No doubt scalable interventions are happening today in the largest global corporations; and nothing is more relevant than the massive infrastructure projects that are cleaning up brown-fields and waterways, providing green transportation for the masses and improving local and global distribution systems. That is a given. But something new is happening that is making “tiny” beautiful in a way Schumacher may not have envisioned: the scale of tiny transactions proliferating on the internet. Apparently 40% of all internet transactions are under $10, much of it in music. Imagine the power of aggregation in increments of energy savings by millions, or the eventual success of crowd funding the renewal of a neighborhood in tiny increments from locals who care.

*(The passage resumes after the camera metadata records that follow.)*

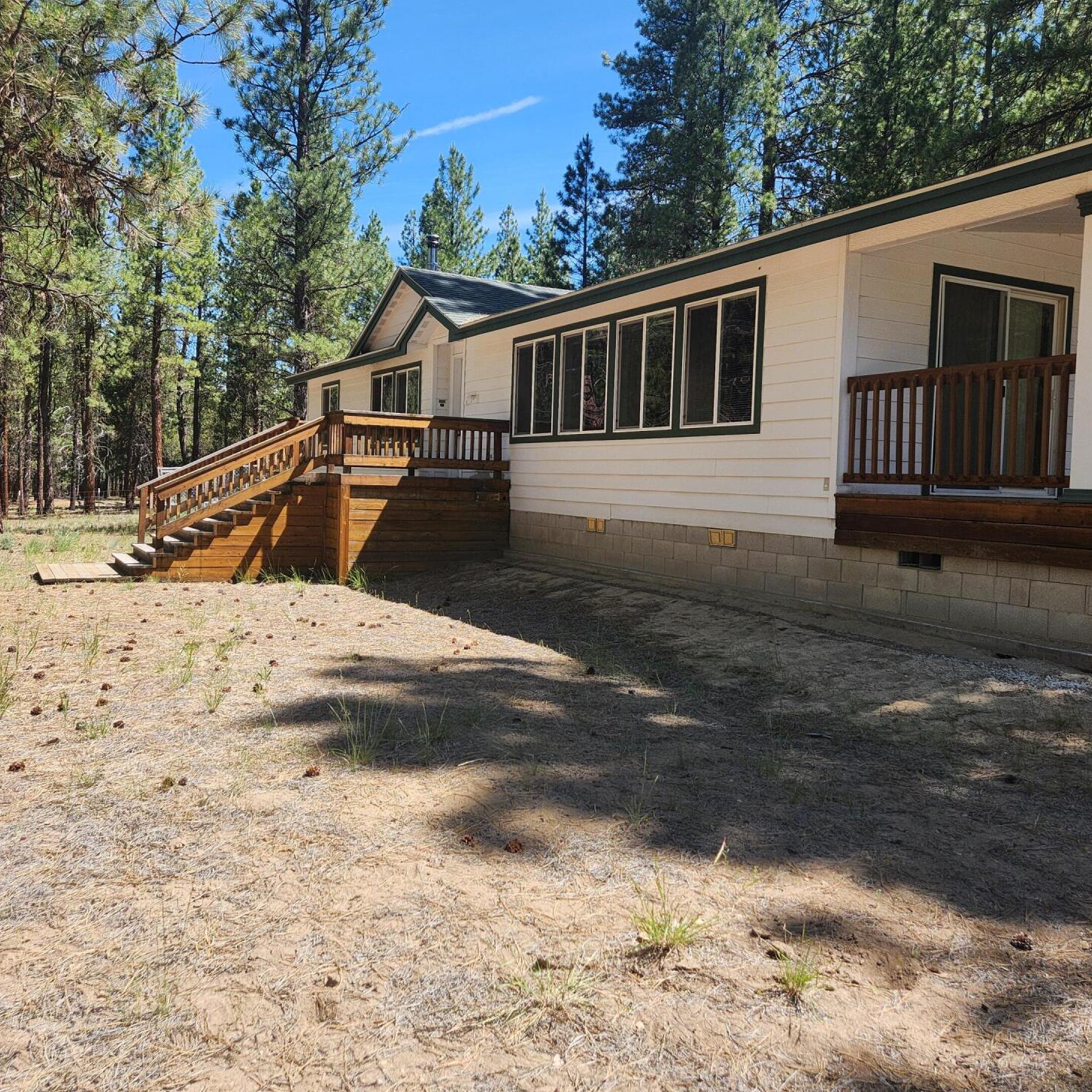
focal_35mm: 28
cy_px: 524
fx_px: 999
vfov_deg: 57.3
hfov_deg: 57.3
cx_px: 557
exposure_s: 1/767
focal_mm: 5.4
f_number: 1.8
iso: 20
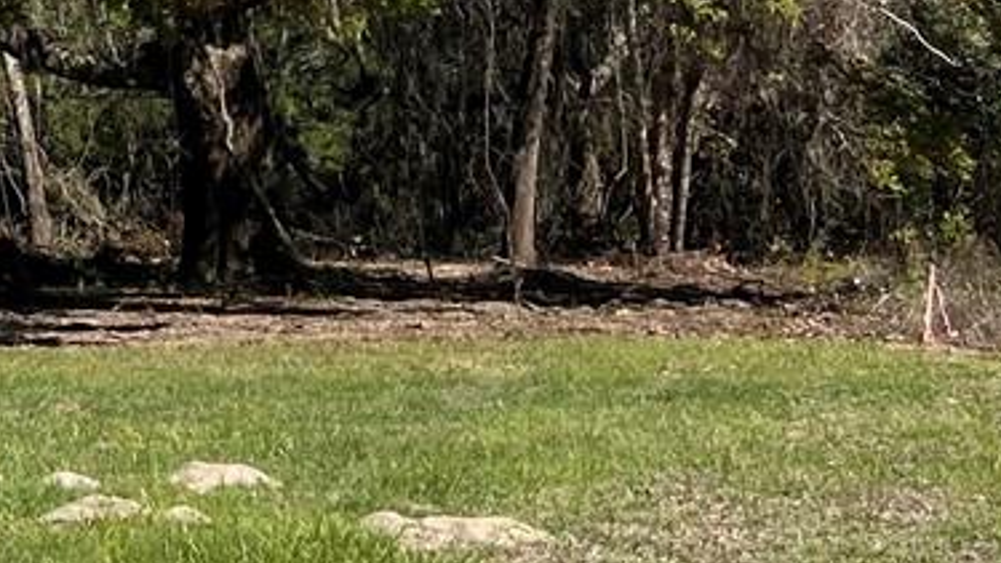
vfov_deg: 9.7
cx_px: -755
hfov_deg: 15.4
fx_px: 3212
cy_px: -294
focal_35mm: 121
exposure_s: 1/4630
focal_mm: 5.7
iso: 50
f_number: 1.5
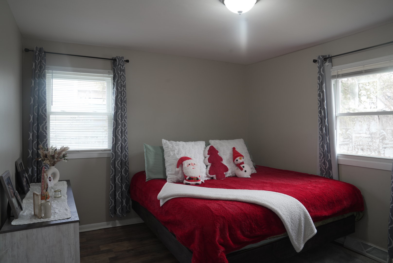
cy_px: 132
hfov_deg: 73.7
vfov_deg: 53.2
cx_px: 196
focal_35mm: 24
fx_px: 262
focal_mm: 24
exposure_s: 1/10
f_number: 8
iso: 400
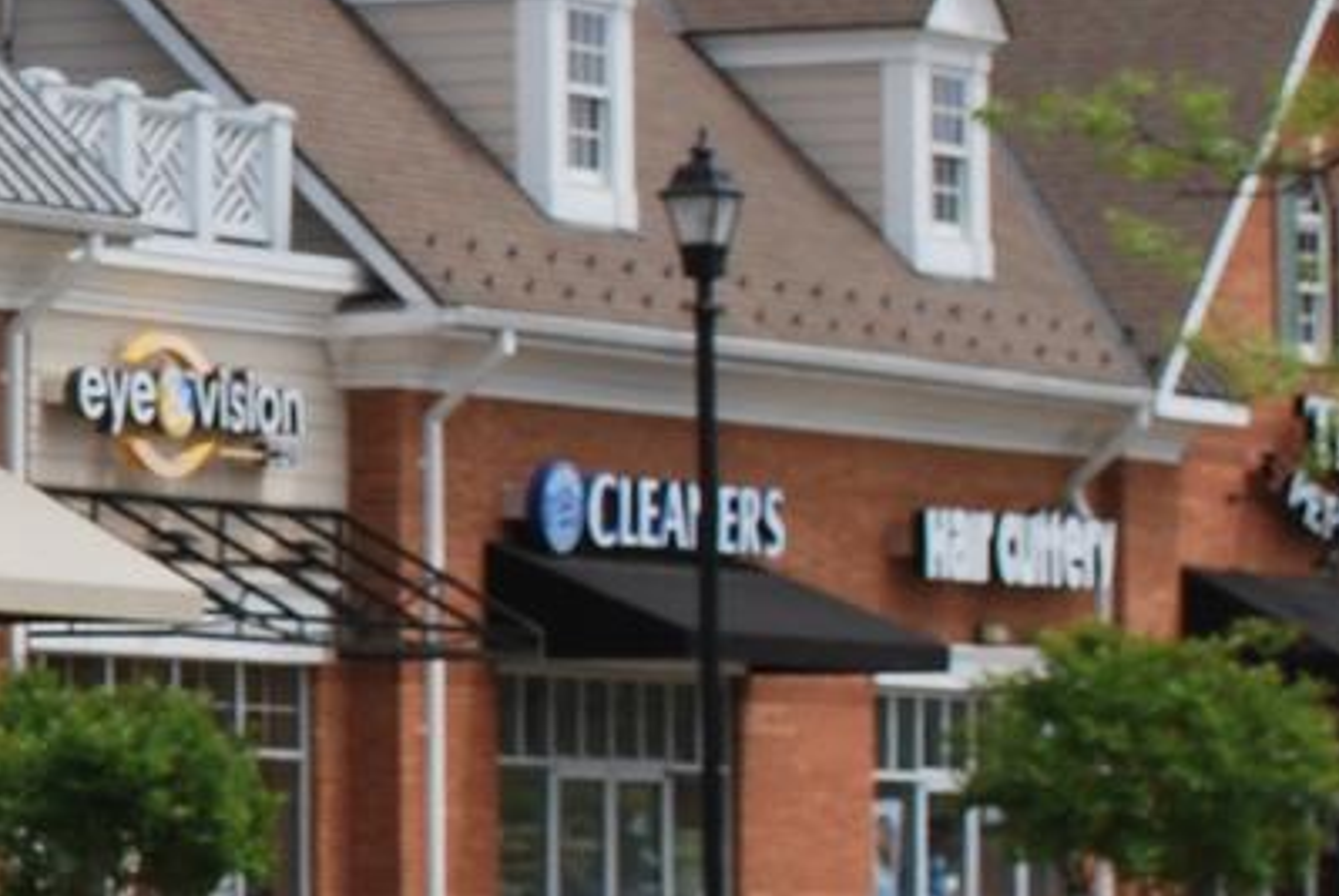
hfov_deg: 7.6
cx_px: -1269
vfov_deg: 5.3
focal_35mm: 262
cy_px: 138
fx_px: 9755
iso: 100
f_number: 9
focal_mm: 34
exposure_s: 1/320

An early example of this new trend is Kiva, a site that matches small-scale investors with $25 or more with small micro-entrepreneurs in the “majority” world. Investors can expect to get money back to recycle, but interest does not accrue in the meantime. Nevertheless this site raises millions each month for thousands of entrepreneurs.
Many socially minded investors are quite content with the relatively low returns offered by such non-profits, however this concessionary lending is not appropriate on a large scale for retirement plans, because it will not generate interest for retirees’ future.
To scale the capitalization of profitable enterprises that can support the future, we need a user-friendly website with interactive learning and global crowd sourcing of the most beneficial initiatives, searchable by geography and sector including a network of vetted due diligence experts. This will scale impact.